L’exposition de Sylvain Ciavaldini, à la galerie Sator,  dure  encore dix jours. Si vous y allez, ce que je ne saurais trop vous conseiller, pensez, avant d’entrer dans la galerie, de regarder les peintures qui courent sur les murs du passage des Gravilliers (peintures dues à unSolub: voir ici). Elles ne les couvrent pas, elles les ouvrent, bien sûr.
On sait depuis longtemps que les artistes aiment ouvrir des fenêtres. Mais ils cherchent aussi des liens invisibles entre les choses, comme ces escaliers qui doivent nous conduire d’un espace réel à un autre, encore à concevoir.
Aux escaliers imaginaires, répondent étonnamment les tunnels que Sylvain Ciavaldini creuse  en réserve au sein de ses dessins minutieux. Réalisés au Rotring, ceux-ci  ont l’apparence de gravures anciennes, qui évoquent les prisons de Piranèse et autres lieux aux impossibles issues.
Le temps que l’artiste passe sur ses dessins laisse mieux  ressentir l’épaisseur dans laquelle se fraient les couloirs blancs. Ceux-ci laissent l’interprétation libre: formes géométriques au sens abstrait, passages secrets, trajectoires de lumière. Il en va de même pour ces tâches de peinture colorée qui parsèment d’autres dessins, parmi ceux qui sont exposés. L’artiste cherche-t-il à superposer  deux mondes (l’un réel, l’autre supposé), deux imaginaires ou bien une quatrième dimension spatiale aux trois autres? Il nous persuade surtout que donner à voir ne suffit pas: encore faut-il créer des liens, ouvrir des passages,  créer des hypothèses, s’échapper, peut-être. L’art ne saurait se satisfaire de s’exprimer en lieu clos.

Images:

1- Sylvain Ciavaldini, Le vide qui te dévore I, 2017, encre sur papier, 113 x 150 cm (courtesy galerie Sator, Paris).

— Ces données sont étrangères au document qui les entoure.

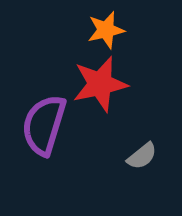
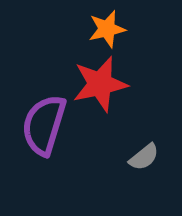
orange star: moved 1 px right, 1 px up
gray semicircle: moved 2 px right, 1 px down
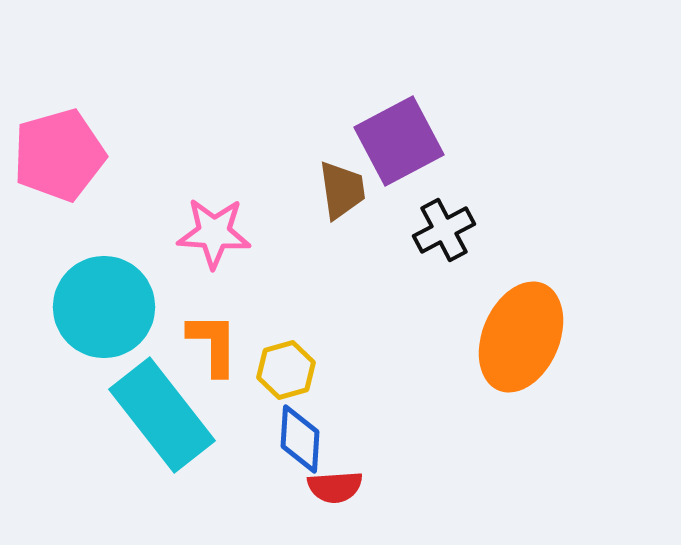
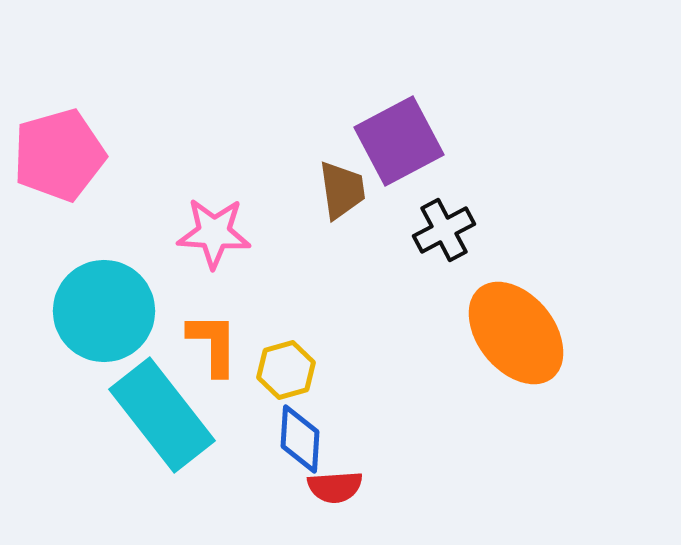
cyan circle: moved 4 px down
orange ellipse: moved 5 px left, 4 px up; rotated 62 degrees counterclockwise
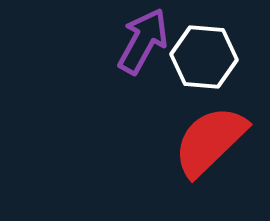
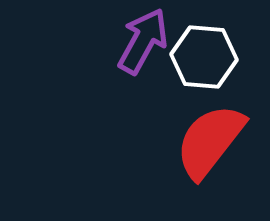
red semicircle: rotated 8 degrees counterclockwise
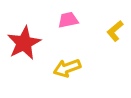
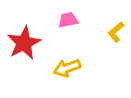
yellow L-shape: moved 1 px right, 1 px down
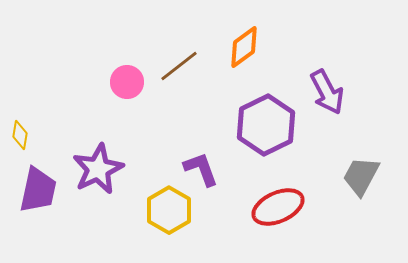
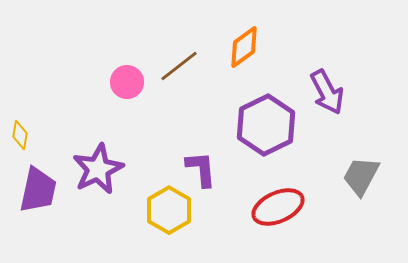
purple L-shape: rotated 15 degrees clockwise
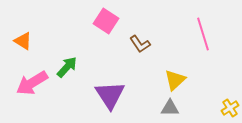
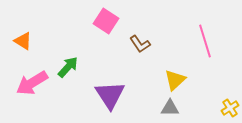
pink line: moved 2 px right, 7 px down
green arrow: moved 1 px right
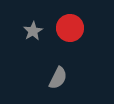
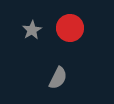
gray star: moved 1 px left, 1 px up
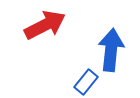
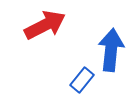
blue rectangle: moved 4 px left, 2 px up
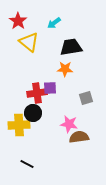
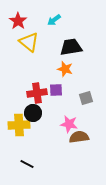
cyan arrow: moved 3 px up
orange star: rotated 14 degrees clockwise
purple square: moved 6 px right, 2 px down
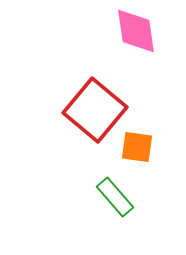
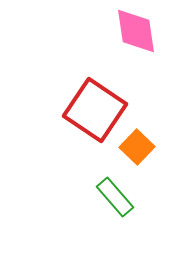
red square: rotated 6 degrees counterclockwise
orange square: rotated 36 degrees clockwise
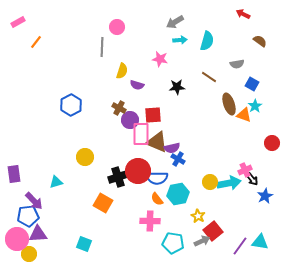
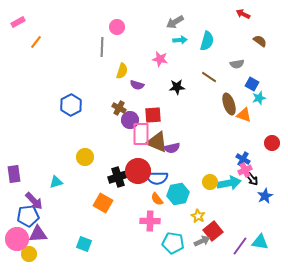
cyan star at (255, 106): moved 4 px right, 8 px up; rotated 16 degrees clockwise
blue cross at (178, 159): moved 65 px right
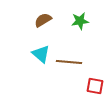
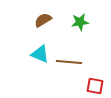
green star: moved 1 px down
cyan triangle: moved 1 px left; rotated 18 degrees counterclockwise
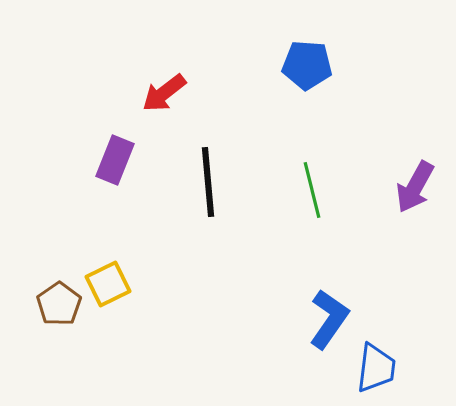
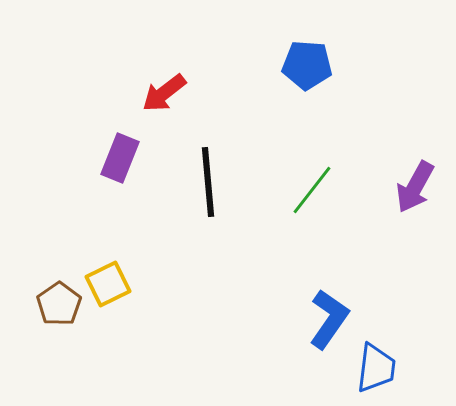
purple rectangle: moved 5 px right, 2 px up
green line: rotated 52 degrees clockwise
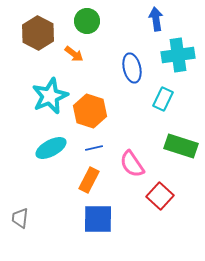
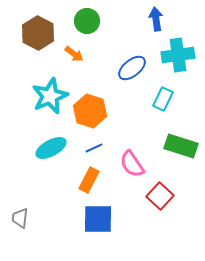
blue ellipse: rotated 64 degrees clockwise
blue line: rotated 12 degrees counterclockwise
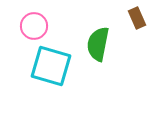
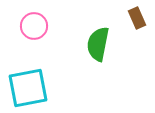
cyan square: moved 23 px left, 22 px down; rotated 27 degrees counterclockwise
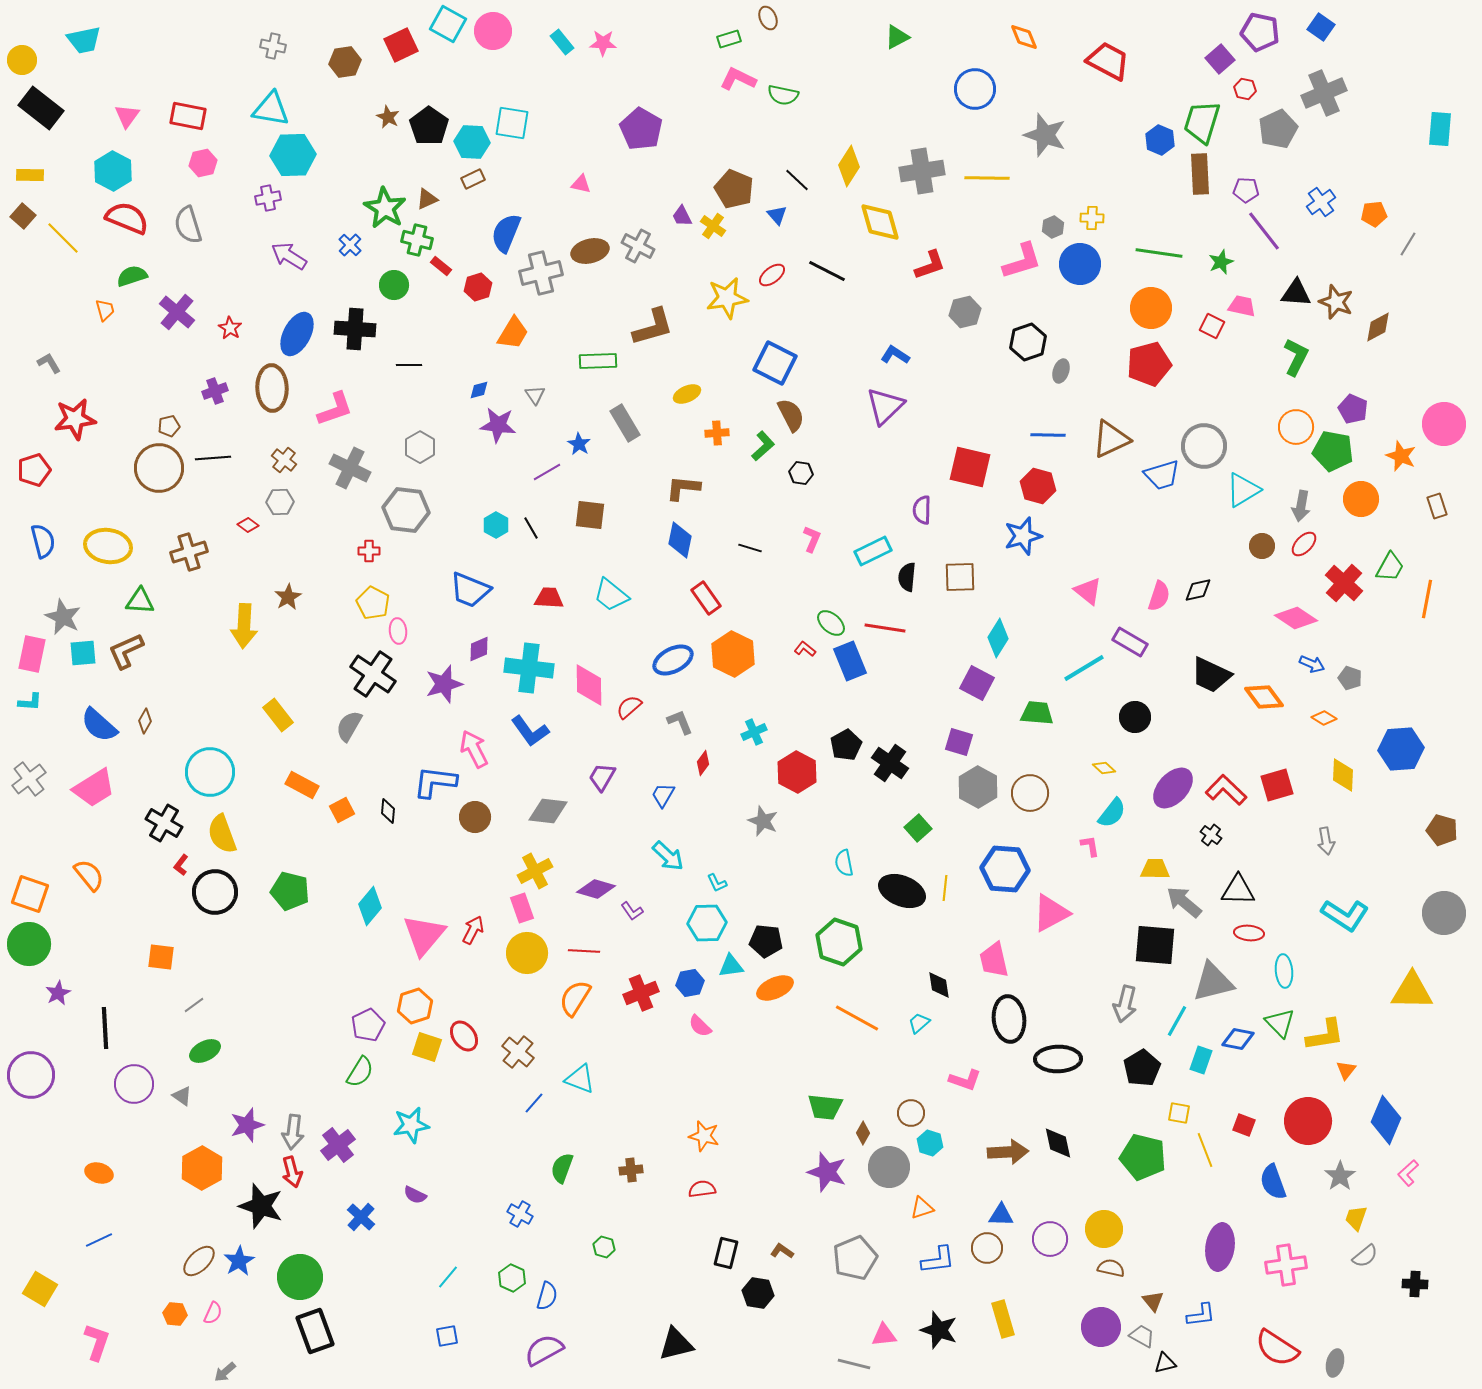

2- Sylvain Ciavaldini, Le vide qui te dévore VI, 2017, encre sur papier, 76 x 56 cm  (courtesy galerie Sator, Paris) J’ai préféré utiliser une photo perso, plutôt que la photographie officielle de l’oeuvre: il m’a semblé que les reflets des néons nourrissaient encore mon propos.
3- détail de la peinture murale, passage des Gravilliers, Paris.